Jennifer A. Chin (cswallow) wrote,
Jennifer A. Chin
cswallow

It's a Love Story

This post is about Taylor Swift. You've been warned.

Janet and I have discovered a mutual love for Taylor Swift. Justina, who is about the same age as Taylor Swift (I think) is pretty much horrified by this. I believe the word she used was "trite." What I see, though, is sweetness in Taylor Swift's songs. The subjects of her songs are so simple: liking someone who is dating someone else, wishing for the happy ending that wasn't to be, or just being into someone with your entire heart. There is something alluring about that. I think we all remember when those things were utterly consuming and important. I for one have taught myself to suppress it, or at least learn to concentrate on other things, for the sake of becoming an über-productive member of society. Perhaps that's a result of woman's empowerment, no longer being defined by our relationship to one partner. But there's something really alluring about Taylor Swift's vision of the world in her songs, where being with one person is the definition of happiness. Anyone who has been in a relationship knows that past the part where you get with someone, comes all the hard work. There's none of that in her songs, just something easy and pure, the way you always imagine it will be when you've never dated, or never been kissed.

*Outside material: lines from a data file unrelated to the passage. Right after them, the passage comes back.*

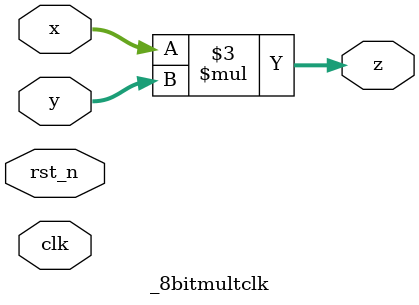
<source format=v>
module _8bitmultclk(z,x,y,clk,rst_n);
	input [7:0]x,y;
	input clk,rst_n;
	output wire[15:0]z;
	reg [7:0]a,b;
	always@(posedge clk or negedge rst_n)
	begin
		if(!rst_n)
		begin
			a<=0;
			b<=0;
		end
		else
		begin
			a<=x;
			b<=y;
		end
	end
	assign z=x*y;
endmodule
</source>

Maybe this is just a stage to pass through, when we let go of that vision, with some longing. When we recognize with a bit of shock that actually, relationships are extraordinarily difficult, especially if you want them to be happy forever. I read an article in the NY Times about married couples' lack of sexual activity, but what really struck me was all the people commenting in it about how they'd married people who they now felt completely disconnected from, and totally stuck with. It was terribly sad, with a few bright lights of people who said they had found a lasting fire and love for their partners.

This weekend my mom said to me, "you know, you don't really ever have to get married. It's all a societal expectation anyway." But in recent weeks I've come to really appreciate the mutual understanding they have, and at Anne's wedding a couple of weekends ago, I saw some wonderful partnerships of people who were incredibly happy and comfortable together. While it is true that there is no rush, I don't doubt the benefit of finding someone you can be with. And while at that point, you may never be able to have a Taylor Swift song as your life, I imagine there still is some kind of near-blind faith and trust in the other person, how they understand and talk to you, and the other person's spirit and rightness for you that makes it work.

It's been a while since I've done this much soul-searching, and I know it's long from being over. But this awareness is so real, that even its painfulness is welcome.